Example — Python library (ApiClientLibrary.py) wrapping RequestsLibrary-style behavior:
from robot.libraries.BuiltIn import BuiltIn
class ApiClientLibrary:
"""Thin wrapper: sessions and verbs only; no business assertions."""
def __init__(self) -> None:
self._builtin = BuiltIn()
self._requests = self._builtin.get_library_instance("RequestsLibrary")
def open_api_session(self, alias: str, url: str, headers: dict | None = None) -> None:
self._requests.create_session(alias, url, headers=headers or {})
def post_json(self, alias: str, path: str, payload: dict) -> object:
return self._requests.post_on_session(alias, path, json=payload)
In Robot, tests import Library ApiClientLibrary and call only Open Api Session, Post Json, etc.
Service Layer
Express business operations as keywords that combine calls and return handles or parsed data.
*** Settings ***
Resource ../clients/api_client.resource
Resource ../validators/http_validators.resource
*** Keywords ***
Create User And Expect Success
[Arguments] ${email} ${password}
${payload}= Build User Payload ${email} ${password}
${resp}= Post Json api /users ${payload}
Validate Created User Response ${resp}
${body}= Set Variable ${resp.json()}
RETURN ${body}
Response Validator
Centralize assertions. One keyword can enforce status, required JSON fields, and schema.
*** Keywords ***
Validate Created User Response
[Arguments] ${response}
Status Should Be 201 ${response}
Dictionary Should Contain Key ${response.json()} id
Validate Json Against Schema ${response.text} ${SCHEMA_USER}
RequestsLibrary basics
| Concern | Pattern | Notes |
|---|---|---|
| Session | Create Session, GET On Session, POST On Session, … |
Reuse cookies, default headers, base URL |
| Sessionless (RF-Requests 0.9.7+) | GET, POST, PUT, DELETE with full URL |
Good for smoke checks; less reuse |
| Status | expected_status= (on GET / GET On Session, etc.) or Status Should Be |
Avoid silent passes on 4xx/5xx |
*** Settings ***
Library RequestsLibrary
*** Test Cases ***
Example Session Flow
Create Session api https://api.example.com headers=${DEFAULT_HEADERS}
${r}= GET On Session api /health expected_status=200
Request design
| Technique | Purpose |
|---|---|
| Request builders | Keywords or Python helpers that merge base headers, trace IDs, and auth |
| Dynamic payloads | Timestamps, UUIDs, faker data — avoid fixed emails in suites |
| Shared token | Suite/setup keyword logs in once; stores token in a suite variable or session |
Rules (non-negotiable)
- NEVER assert raw JSON inline in test cases — use validator keywords or schema.
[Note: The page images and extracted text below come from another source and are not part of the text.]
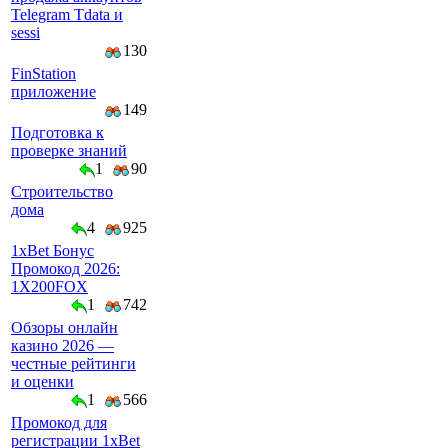
Telegram Tdata и
sessi
130
FinStation
приложение
149
Подготовка к
проверке знаний
1
90
Строительство
дома
4
925
1xBet Бонус
Промокод 2026:
1X200FOX
1
742
Обзоры онлайн
казино 2026 —
честные рейтинги
и оценки
1
566
Промокод для
регистрации 1xBet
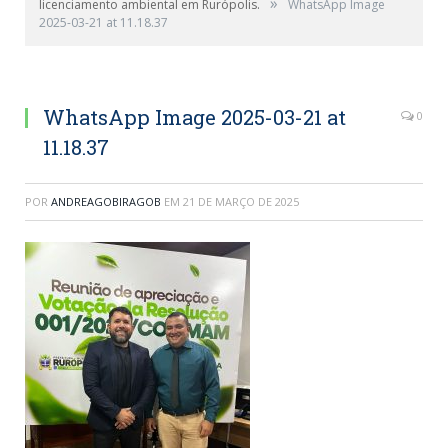
»
licenciamento ambiental em Rurópolis.
WhatsApp Image
2025-03-21 at 11.18.37
WhatsApp Image 2025-03-21 at
0
11.18.37
POR
ANDREAGOBIRAGOB
EM
21 DE MARÇO DE 2025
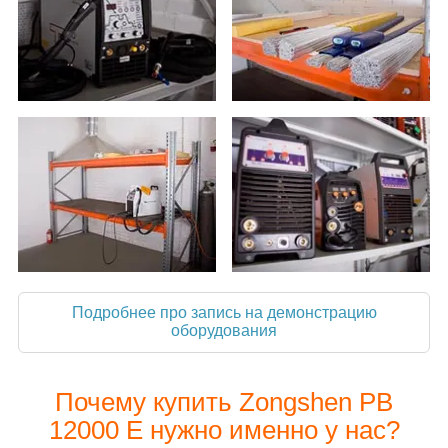
Подробнее про запись на демонстрацию
оборудования
Почему купить Zongshen PB
12000 E нужно именно у нас?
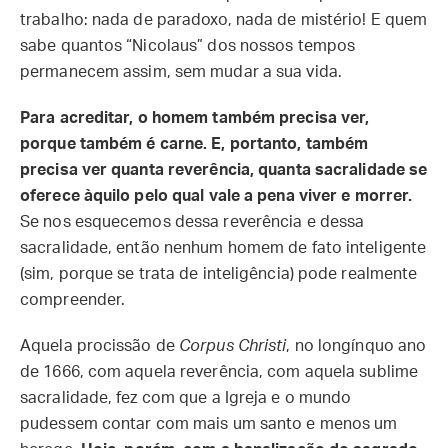
trabalho: nada de paradoxo, nada de mistério! E quem
sabe quantos “Nicolaus” dos nossos tempos
permanecem assim, sem mudar a sua vida.
Para acreditar, o homem também precisa ver,
porque também é carne. E, portanto, também
precisa ver quanta reverência, quanta sacralidade se
oferece àquilo pelo qual vale a pena viver e morrer.
Se nos esquecemos dessa reverência e dessa
sacralidade, então nenhum homem de fato inteligente
(sim, porque se trata de inteligência) pode realmente
compreender.
Aquela procissão de
Corpus Christi
, no longínquo ano
de 1666, com aquela reverência, com aquela sublime
sacralidade, fez com que a Igreja e o mundo
pudessem contar com mais um santo e menos um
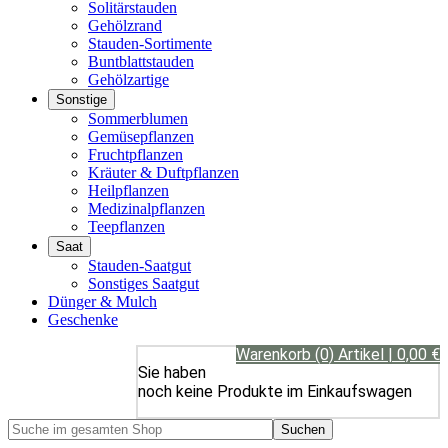
Solitärstauden
Gehölzrand
Stauden-Sortimente
Buntblattstauden
Gehölzartige
Sonstige
Sommerblumen
Gemüsepflanzen
Fruchtpflanzen
Kräuter & Duftpflanzen
Heilpflanzen
Medizinalpflanzen
Teepflanzen
Saat
Stauden-Saatgut
Sonstiges Saatgut
Dünger & Mulch
Geschenke
Warenkorb (0) Artikel | 0,00 €
Sie haben
noch keine Produkte im Einkaufswagen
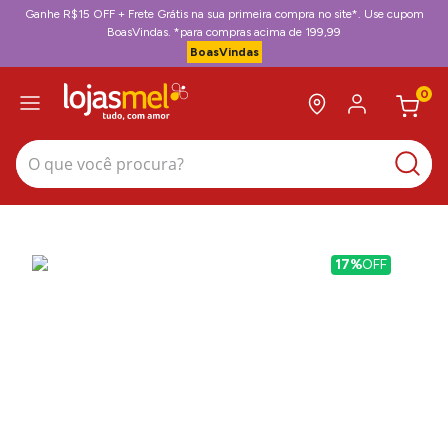
Ganhe R$15 OFF + Frete Grátis na sua primeira compra no site*. Use cupom
BoasVindas. *para compras acima de 199,99
BoasVindas
0
O que você procura?
17%
OFF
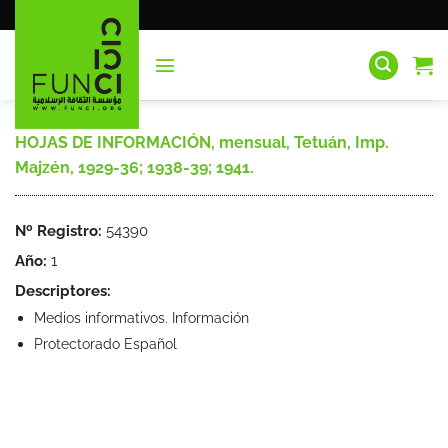
Saltar
al
contenido
HOJAS DE INFORMACIÓN, mensual, Tetuán, Imp.
Majzén, 1929-36; 1938-39; 1941.
Nº Registro:
54390
Año:
1
Descriptores:
Medios informativos. Información
Protectorado Español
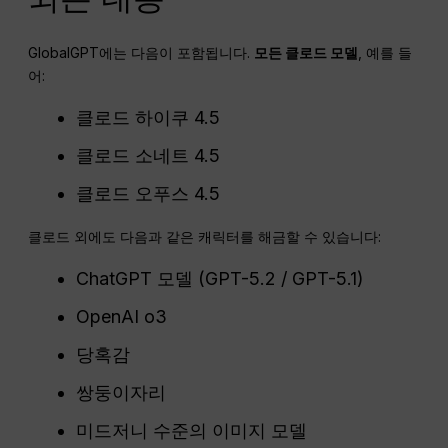
GlobalGPT에는 다음이 포함됩니다.
모든 클로드 모델
, 예를 들
어:
클로드 하이쿠 4.5
클로드 소네트 4.5
클로드 오푸스 4.5
클로드 외에도 다음과 같은 캐릭터를 해금할 수 있습니다:
ChatGPT 모델 (GPT-5.2 / GPT-5.1)
OpenAI o3
당혹감
쌍둥이자리
미드저니 수준의 이미지 모델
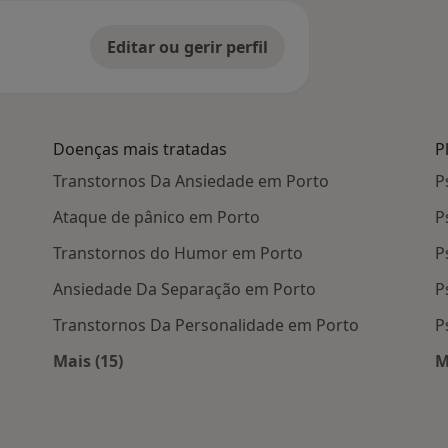
Editar ou gerir perfil
Doenças mais tratadas
P
Transtornos Da Ansiedade em Porto
P
Ataque de pânico em Porto
P
Transtornos do Humor em Porto
P
Ansiedade Da Separação em Porto
P
Transtornos Da Personalidade em Porto
P
Mais (15)
M
 Porto
Mais na categoria: Doenças mais tratadas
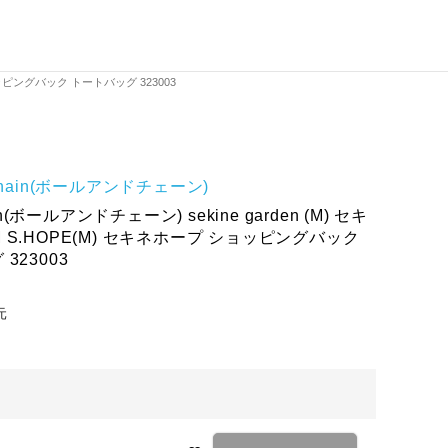
 ショッピングバック トートバッグ 323003
 Chain(ボールアンドチェーン)
ain(ボールアンドチェーン) sekine garden (M) セキ
 S.HOPE(M) セキネホープ ショッピングバック
323003
元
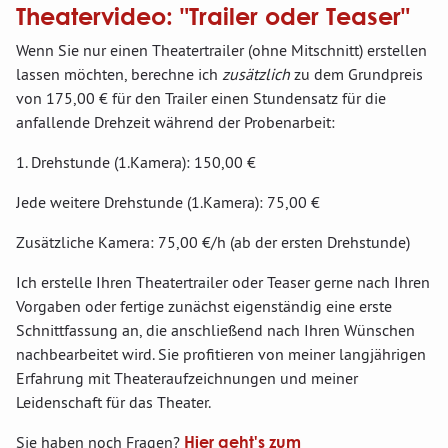
Theatervideo: "Trailer oder Teaser"
Wenn Sie nur einen Theatertrailer (ohne Mitschnitt) erstellen
lassen möchten, berechne ich
zusätzlich
zu dem Grundpreis
von 175,00 € für den Trailer einen Stundensatz für die
anfallende Drehzeit während der Probenarbeit:
1. Drehstunde (1.Kamera): 150,00 €
Jede weitere Drehstunde (1.Kamera): 75,00 €
Zusätzliche Kamera: 75,00 €/h (ab der ersten Drehstunde)
Ich erstelle Ihren Theatertrailer oder Teaser gerne nach Ihren
Vorgaben oder fertige zunächst eigenständig eine erste
Schnittfassung an, die anschließend nach Ihren Wünschen
nachbearbeitet wird. Sie profitieren von meiner langjährigen
Erfahrung mit Theateraufzeichnungen und meiner
Leidenschaft für das Theater.
Sie haben noch Fragen?
Hier geht's zum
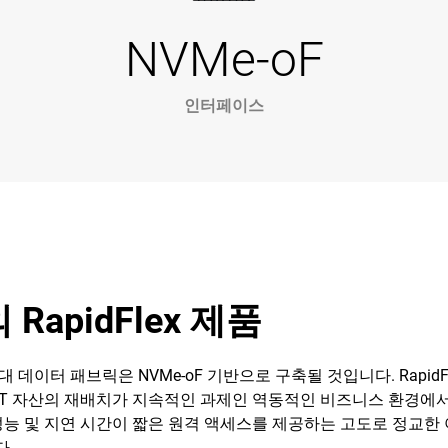
NVMe-oF
인터페이스
RapidFlex 제품
데이터 패브릭은 NVMe-oF 기반으로 구축될 것입니다. Rapid
T 자산의 재배치가 지속적인 과제인 역동적인 비즈니스 환경에서
속도 성능 및 지연 시간이 짧은 원격 액세스를 제공하는 고도로 정교
다.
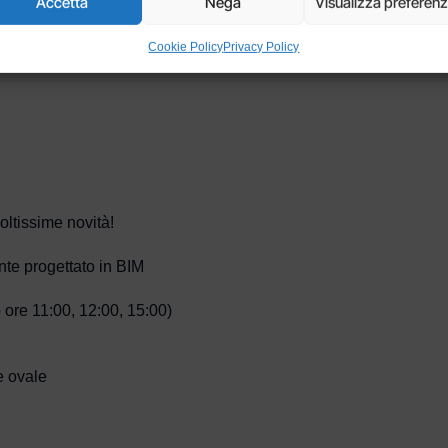
Accetta
Nega
Visualizza preferen
Cookie Policy
Privacy Policy
ltissime novità!
ente progettato in BIM
o ore 11:00, 12:00, 15:00)
e ovale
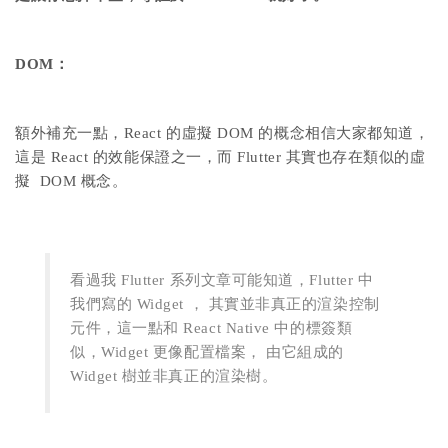
DOM：
額外補充一點，React 的虛擬 DOM 的概念相信大家都知道，
這是 React 的效能保證之一，而 Flutter 其實也存在類似的虛
擬 DOM 概念。
看過我 Flutter 系列文章可能知道，Flutter 中
我們寫的 Widget ， 其實並非真正的渲染控制
元件，這一點和 React Native 中的標簽類
似，Widget 更像配置檔案， 由它組成的
Widget 樹並非真正的渲染樹。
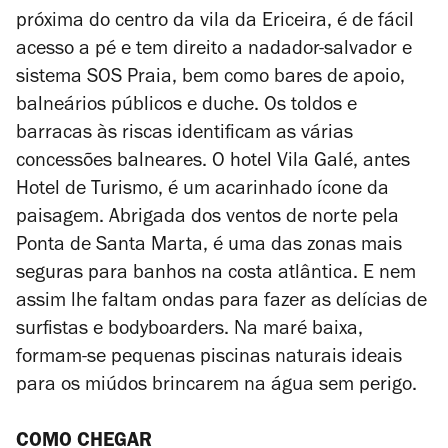
próxima do centro da vila da Ericeira, é de fácil
acesso a pé e tem direito a nadador-salvador e
sistema SOS Praia, bem como bares de apoio,
balneários públicos e duche. Os toldos e
barracas às riscas identificam as várias
concessões balneares. O hotel Vila Galé, antes
Hotel de Turismo, é um acarinhado ícone da
paisagem. Abrigada dos ventos de norte pela
Ponta de Santa Marta, é uma das zonas mais
seguras para banhos na costa atlântica. E nem
assim lhe faltam ondas para fazer as delícias de
surfistas e bodyboarders. Na maré baixa,
formam-se pequenas piscinas naturais ideais
para os miúdos brincarem na água sem perigo.
COMO CHEGAR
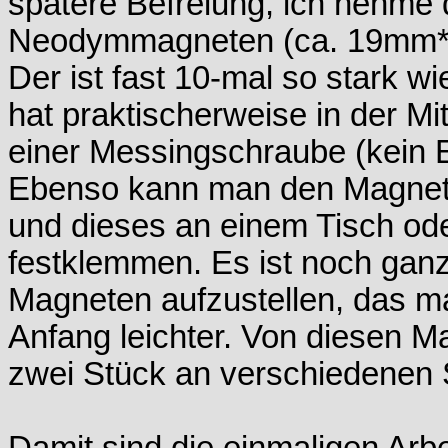
spätere Befreiung, ich nehme 
Neodymmagneten (ca. 19mm*2
Der ist fast 10-mal so stark w
hat praktischerweise in der Mi
einer Messingschraube (kein E
Ebenso kann man den Magnete
und dieses an einem Tisch od
festklemmen. Es ist noch ganz
Magneten aufzustellen, das m
Anfang leichter. Von diesen M
zwei Stück an verschiedenen S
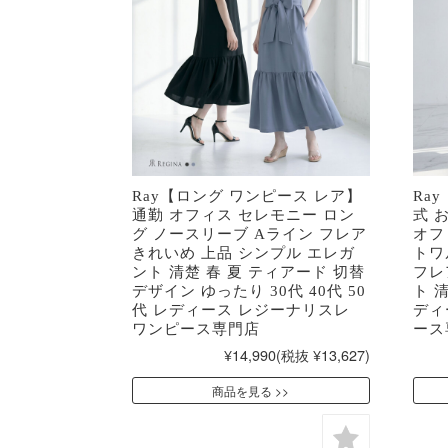
Ray【ロング ワンピース レア】
Ra
通勤 オフィス セレモニー ロン
式 
グ ノースリーブ Aライン フレア
オフ
きれいめ 上品 シンプル エレガ
トワ
ント 清楚 春 夏 ティアード 切替
フレ
デザイン ゆったり 30代 40代 50
ト 清
代 レディース レジーナリスレ
ディ
ワンピース専門店
ース
¥14,990
(税抜 ¥13,627)
商品を見る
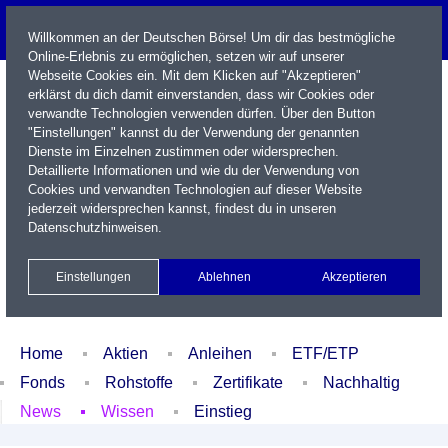
Willkommen an der Deutschen Börse! Um dir das bestmögliche
Online-Erlebnis zu ermöglichen, setzen wir auf unserer
Webseite Cookies ein. Mit dem Klicken auf "Akzeptieren"
erklärst du dich damit einverstanden, dass wir Cookies oder
verwandte Technologien verwenden dürfen. Über den Button
"Einstellungen" kannst du der Verwendung der genannten
Dienste im Einzelnen zustimmen oder widersprechen.
Detaillierte Informationen und wie du der Verwendung von
Cookies und verwandten Technologien auf dieser Website
Name / WKN / ISIN / Kürzel
jederzeit widersprechen kannst, findest du in unseren
Datenschutzhinweisen
.
Newsletter
Kontakt
English
Einstellungen
Ablehnen
Akzeptieren
Xetra Realtime
Watchlist
Portfolio
Login
Home
Aktien
Anleihen
ETF/ETP
Fonds
Rohstoffe
Zertifikate
Nachhaltig
News
Wissen
Einstieg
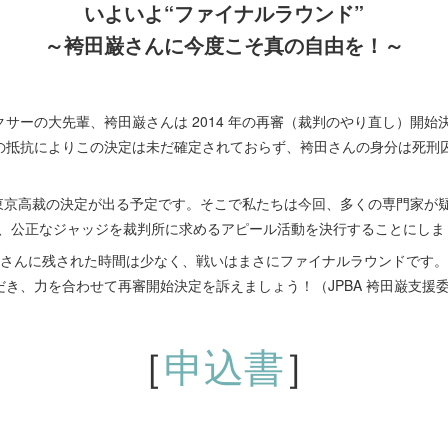
いよいよ“ファイナルラウンド”
～袴田巌さんに今度こそ真の自由を！～
ーの大先輩、袴田巌さんは 2014 年の再審（裁判のやり直し）開始決定
の抵抗によりこの決定は未だ確定されておらず、袴田さんの身分は死刑
東京高裁の決定が出る予定です。そこで私たちは今回、多くの専門家が疑
ず、公正なジャッジを裁判所に求めるアピール活動を決行することにしま
袴田さんに残された時間は少なく、戦いはまさにファイナルラウンドです
き、力を合わせて再審開始決定を訴えましょう！（JPBA 袴田巌支援
［
申込書
］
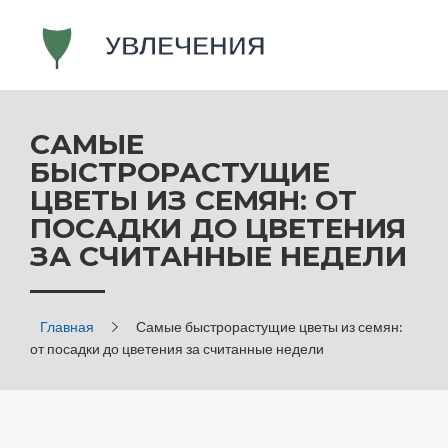
САМЫЕ
БЫСТРОРАСТУЩИЕ
ЦВЕТЫ ИЗ СЕМЯН: ОТ
ПОСАДКИ ДО ЦВЕТЕНИЯ
ЗА СЧИТАННЫЕ НЕДЕЛИ
Главная
Самые быстрорастущие цветы из семян:
от посадки до цветения за считанные недели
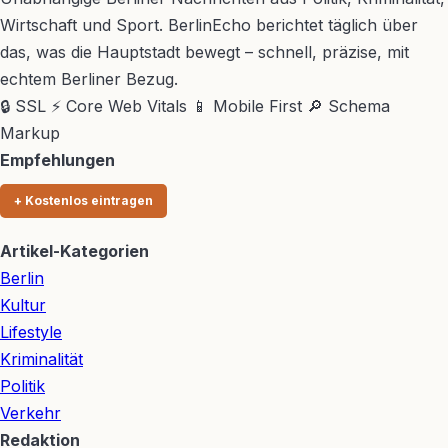
Wirtschaft und Sport. BerlinEcho berichtet täglich über
das, was die Hauptstadt bewegt – schnell, präzise, mit
echtem Berliner Bezug.
🔒 SSL
⚡ Core Web Vitals
📱 Mobile First
🔎 Schema
Markup
Empfehlungen
+ Kostenlos eintragen
Artikel-Kategorien
Berlin
Kultur
Lifestyle
Kriminalität
Politik
Verkehr
Redaktion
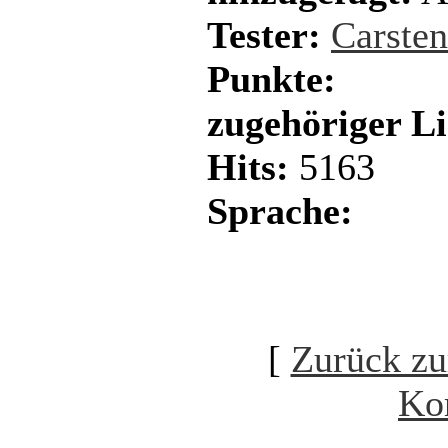
Tester:
Carste
Punkte:
zugehöriger L
Hits:
5163
Sprache:
[
Zurück zu
Ko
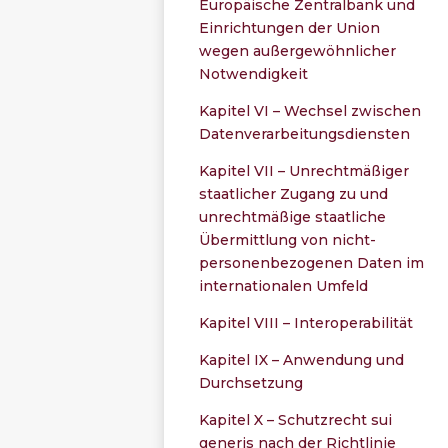
Europäische Zentralbank und
Einrichtungen der Union
wegen außergewöhnlicher
Notwendigkeit
Kapitel VI – Wechsel zwischen
Datenverarbeitungsdiensten
Kapitel VII – Unrechtmäßiger
staatlicher Zugang zu und
unrechtmäßige staatliche
Übermittlung von nicht-
personenbezogenen Daten im
internationalen Umfeld
Kapitel VIII – Interoperabilität
Kapitel IX – Anwendung und
Durchsetzung
Kapitel X – Schutzrecht sui
generis nach der Richtlinie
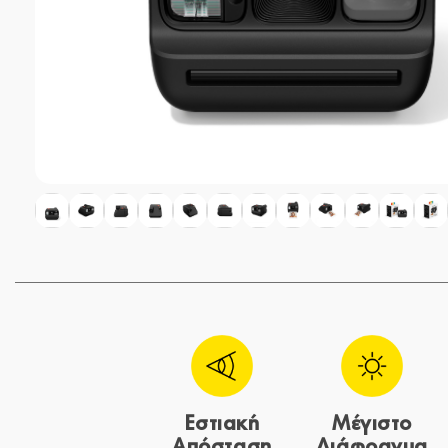
Εστιακή
Μέγιστο
Απόσταση
Διάφραγμα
- ALWAYS go through the service layer for flows — not “call
/usersthen/profiles” in the test body. - TEST business flows (journey outcomes), not isolated endpoints as the primary artifact.
Following these rules keeps failures readable, reduces duplication, and lets you swap HTTP libraries behind the client layer without rewriting scenarios.